■ **Problem to work on**
Below are records; copy every line among them that contains the word "right".

Stored data
___
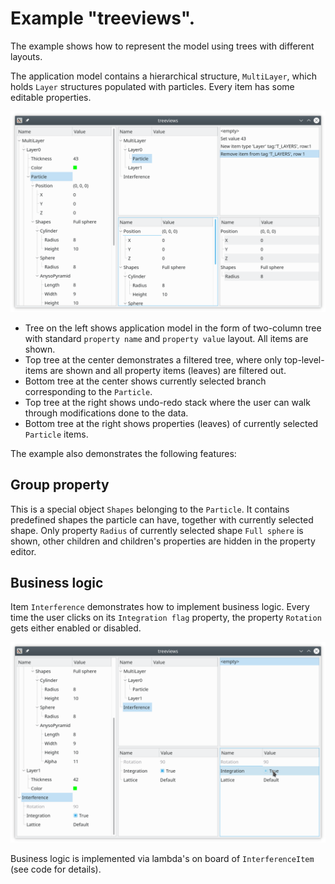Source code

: # Example "treeviews".

The example shows how to represent the model using trees with different layouts.

The application model contains a hierarchical structure, `MultiLayer`, which holds `Layer` structures populated with particles. Every item has some editable properties.

![treeviews](../../doc/treeviews1.png)

+ Tree on the left shows application model in the form of two-column tree
with standard `property name` and `property value` layout. All items are shown.
+ Top tree at the center demonstrates a filtered tree, where only top-level-items are shown and all property items (leaves) are filtered out.
+ Bottom tree at the center shows currently selected branch corresponding to the `Particle`.
+ Top tree at the right shows undo-redo stack where the user can walk through modifications done to the data.
+ Bottom tree at the right shows properties (leaves) of currently selected `Particle` items.

The example also demonstrates the following features:

## Group property

This is a special object `Shapes` belonging to the `Particle`. It contains predefined shapes the particle can have, together with currently selected shape.
Only property `Radius` of currently selected shape `Full sphere` is shown, other children and children's properties are hidden in the property editor. 

## Business logic

Item `Interference` demonstrates how to implement business logic. Every time the user clicks on its `Integration flag` property, the property `Rotation` gets either enabled or disabled.

![treeviews](../../doc/treeviews2.png)

Business logic is implemented via lambda's on board of `InterferenceItem` (see code for details).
___
■ **Response below**
+ Top tree at the right shows undo-redo stack where the user can walk through modifications done to the data.
+ Bottom tree at the right shows properties (leaves) of currently selected `Particle` items.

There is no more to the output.